The problem here is one of identification. That is, can we identify at the level of the individual ex ante and without additional information what a given individual will rank higher? No, we can't. We need their preferences to be revealed by their behaviour. OK. Once we have data, though, might we be able to list the probabilities with which an individual's preferences might fall into one class or another? Yes. In fact, I'd say that would be progress. Admitting the possibility of agents with heterogeneous preference sets, that is, people who rank things differently, and therefore rank their responses to things like statistics and identifiable victims differently, is a step toward improving the behavioural sciences. The point is the idea of rationality is non-tautologous as long as we have accurate descriptions of the classes of preferences that individuals might have. If I understand the problem accurately, then this is indeed what many researchers are trying to consider when it comes to other-regarding and self-regarding preferences. Some agents seem to display other-regarding preferences. Other agents seem to display self-regarding preferences. Given no knowledge about an individual we cannot say with certainty which kind of preferences they have. But, as more data mounts, we should be able to say that individuals with certain kinds of characteristics are more likely to display a certain set of preferences given a certain set of conditions. We could then provide probabilities with which a given individual about whom we have limited information will display one set of preferences or another. Rationally. Similarly, once we have better and more comprehensive data about how states affect behaviour, then we can improve our understanding of state-based and endogenous preferences (see Bowles's (2006) book Microeconomics: Institutions, Behavior and Evolution for a decent summary of these ideas).
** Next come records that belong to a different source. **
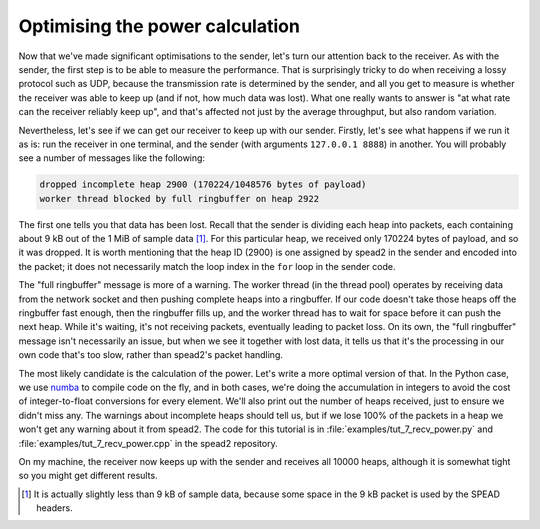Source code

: Optimising the power calculation
================================
Now that we've made significant optimisations to the sender, let's turn our
attention back to the receiver. As with the sender, the first step is to be
able to measure the performance. That is surprisingly tricky to do when
receiving a lossy protocol such as UDP, because the transmission rate is
determined by the sender, and all you get to measure is whether the receiver
was able to keep up (and if not, how much data was lost). What one really
wants to answer is "at what rate can the receiver reliably keep up", and
that's affected not just by the average throughput, but also random
variation.

Nevertheless, let's see if we can get our receiver to keep up with our sender.
Firstly, let's see what happens if we run it as is: run the receiver in one
terminal, and the sender (with arguments ``127.0.0.1 8888``) in another. You
will probably see a number of messages like the following:

.. code-block:: text

    dropped incomplete heap 2900 (170224/1048576 bytes of payload)
    worker thread blocked by full ringbuffer on heap 2922

The first one tells you that data has been lost. Recall that the sender is
dividing each heap into packets, each containing about 9 kB out of the 1 MiB
of sample data [#payload-mtu]_. For this particular heap, we received only
170224 bytes of payload, and so it was dropped. It is worth mentioning that
the heap ID (2900) is one assigned by spead2 in the sender and encoded into
the packet; it does not necessarily match the loop index in the ``for`` loop
in the sender code.

.. TODO make a picture of how it all works

The "full ringbuffer" message is more of a warning. The worker thread (in the
thread pool) operates by receiving data from the network socket and then
pushing complete heaps into a ringbuffer. If our code doesn't take those heaps
off the ringbuffer fast enough, then the ringbuffer fills up, and the worker
thread has to wait for space before it can push the next heap. While it's
waiting, it's not receiving packets, eventually leading to packet loss. On its
own, the "full ringbuffer" message isn't necessarily an issue, but when we see
it together with lost data, it tells us that it's the processing in our own
code that's too slow, rather than spead2's packet handling.

The most likely candidate is the calculation of the power. Let's write a more
optimal version of that. In the Python case, we use numba_ to compile code on
the fly, and in both cases, we're doing the accumulation in integers to avoid
the cost of integer-to-float conversions for every element. We'll also print
out the number of heaps received, just to ensure we didn't miss any. The
warnings about incomplete heaps should tell us, but if we lose 100% of the
packets in a heap we won't get any warning about it from spead2. The code for
this tutorial is in :file:`examples/tut_7_recv_power.py` and
:file:`examples/tut_7_recv_power.cpp` in the spead2 repository.

.. tab-set-code::

 .. code-block:: python

    import numba
    ...
    @numba.njit
    def mean_power(adc_samples):
        total = np.int64(0)
        for i in range(len(adc_samples)):
        sample = np.int64(adc_samples[i])
        total += sample * sample
        return np.float64(total) / len(adc_samples)

    def main():
        ...
        n_heaps = 0
        # Run it once to trigger compilation for int8
        mean_power(np.ones(1, np.int8))  # Trigger JIT
        for heap in stream:
            ...
            power = mean_power(item_group["adc_samples"].value)
            n_heaps += 1
            print(f"Timestamp: {timestamp:<10} Power: {power:.2f}")
        print(f"Received {n_heaps} heaps")

 .. code-block:: c++
    :dedent: 0

        std::int64_t n_heaps = 0;
        for (const spead2::recv::heap &heap : stream)
        {
            ...
            if (timestamp >= 0 && adc_samples != nullptr)
            {
                std::int64_t sum = 0;
                for (std::size_t i = 0; i < length; i++)
                    sum += adc_samples[i] * adc_samples[i];
                double power = double(sum) / length;
                n_heaps++;
                ...
            }
        }
        std::cout << "Received " << n_heaps << " heaps\n";

On my machine, the receiver now keeps up with the sender and receives all
10000 heaps, although it is somewhat tight so you might get different
results.

.. _numba: http://numba.org/
.. [#payload-mtu] It is actually slightly less than 9 kB of sample data,
   because some space in the 9 kB packet is used by the SPEAD headers.
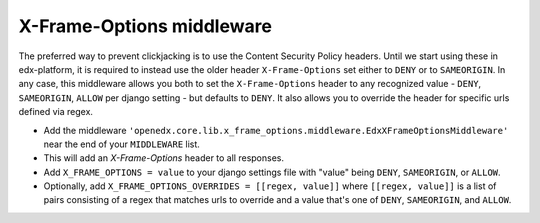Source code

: X-Frame-Options middleware
**************************

The preferred way to prevent clickjacking is to use the Content Security Policy headers.
Until we start using these in edx-platform, it is required to instead use the older
header ``X-Frame-Options`` set either to ``DENY`` or to ``SAMEORIGIN``.
In any case, this middleware allows you both to set the ``X-Frame-Options`` header to any recognized value -
``DENY``, ``SAMEORIGIN``, ``ALLOW`` per django setting - but defaults to ``DENY``.
It also allows you to override the header for specific urls defined via regex.

- Add the middleware ``'openedx.core.lib.x_frame_options.middleware.EdxXFrameOptionsMiddleware'`` near the end of your ``MIDDLEWARE`` list.
- This will add an `X-Frame-Options` header to all responses.
- Add ``X_FRAME_OPTIONS = value`` to your django settings file with "value" being ``DENY``, ``SAMEORIGIN``, or ``ALLOW``.
- Optionally, add ``X_FRAME_OPTIONS_OVERRIDES = [[regex, value]]`` where ``[[regex, value]]`` is a list of
  pairs consisting of a regex that matches urls to override and a value that's one of ``DENY``, ``SAMEORIGIN``, and ``ALLOW``.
To me, that is more interesting than identifiable victim bias being 'irrational'. I must also leave this post with a caveat: I do not believe people are fully rational. Moreover, I feel studying psychology can improve our understanding of agents in the settings that they are accustomed to and to understanding proximate motives for behaviour (see Greg Mankiw's NYT column from today where he urges students to study psych, along with one or two other subjects).  But I also think that inaccurate commentary on what rationality is and means does not help us to improve the behavioural sciences. Moreover, I think a proper understanding of rationality and its applications in the behavioural sciences serves to improve them rather than impoverish them (consistent, for example, with this recent post at Crooked Timber).